Dataset entries:
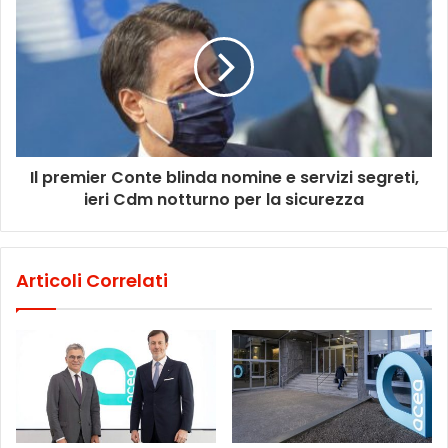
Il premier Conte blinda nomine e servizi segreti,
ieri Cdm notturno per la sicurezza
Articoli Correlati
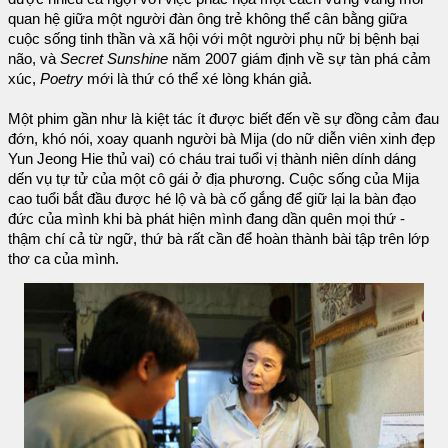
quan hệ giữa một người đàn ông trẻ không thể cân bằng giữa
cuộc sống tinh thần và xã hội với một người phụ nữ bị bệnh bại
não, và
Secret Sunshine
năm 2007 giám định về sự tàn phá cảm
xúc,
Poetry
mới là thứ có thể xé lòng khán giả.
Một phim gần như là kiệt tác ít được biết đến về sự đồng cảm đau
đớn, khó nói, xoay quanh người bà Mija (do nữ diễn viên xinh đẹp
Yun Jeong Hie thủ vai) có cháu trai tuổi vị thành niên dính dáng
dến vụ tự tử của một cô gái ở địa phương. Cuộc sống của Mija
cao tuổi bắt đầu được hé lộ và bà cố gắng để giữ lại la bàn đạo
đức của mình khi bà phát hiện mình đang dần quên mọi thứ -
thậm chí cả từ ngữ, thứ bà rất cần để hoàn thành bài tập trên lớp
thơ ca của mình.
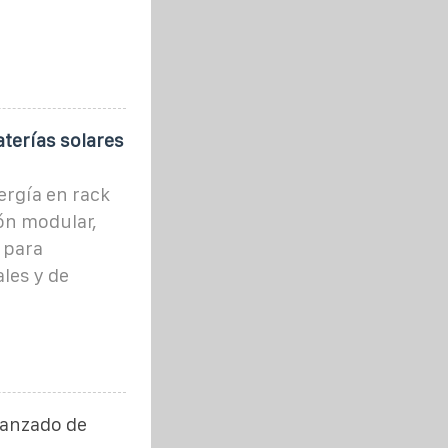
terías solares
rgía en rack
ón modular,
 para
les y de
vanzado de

--

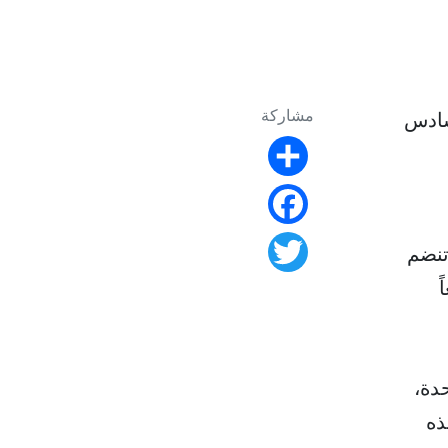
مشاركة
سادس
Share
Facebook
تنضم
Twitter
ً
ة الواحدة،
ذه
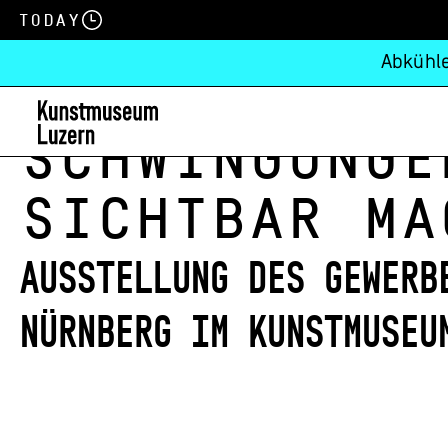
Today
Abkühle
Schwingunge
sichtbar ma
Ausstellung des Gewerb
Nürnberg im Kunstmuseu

» **Task item**
Report each line in the preceding entries that holds the string "mình".

» **Exercise solution**
đức của mình khi bà phát hiện mình đang dần quên mọi thứ -
thơ ca của mình.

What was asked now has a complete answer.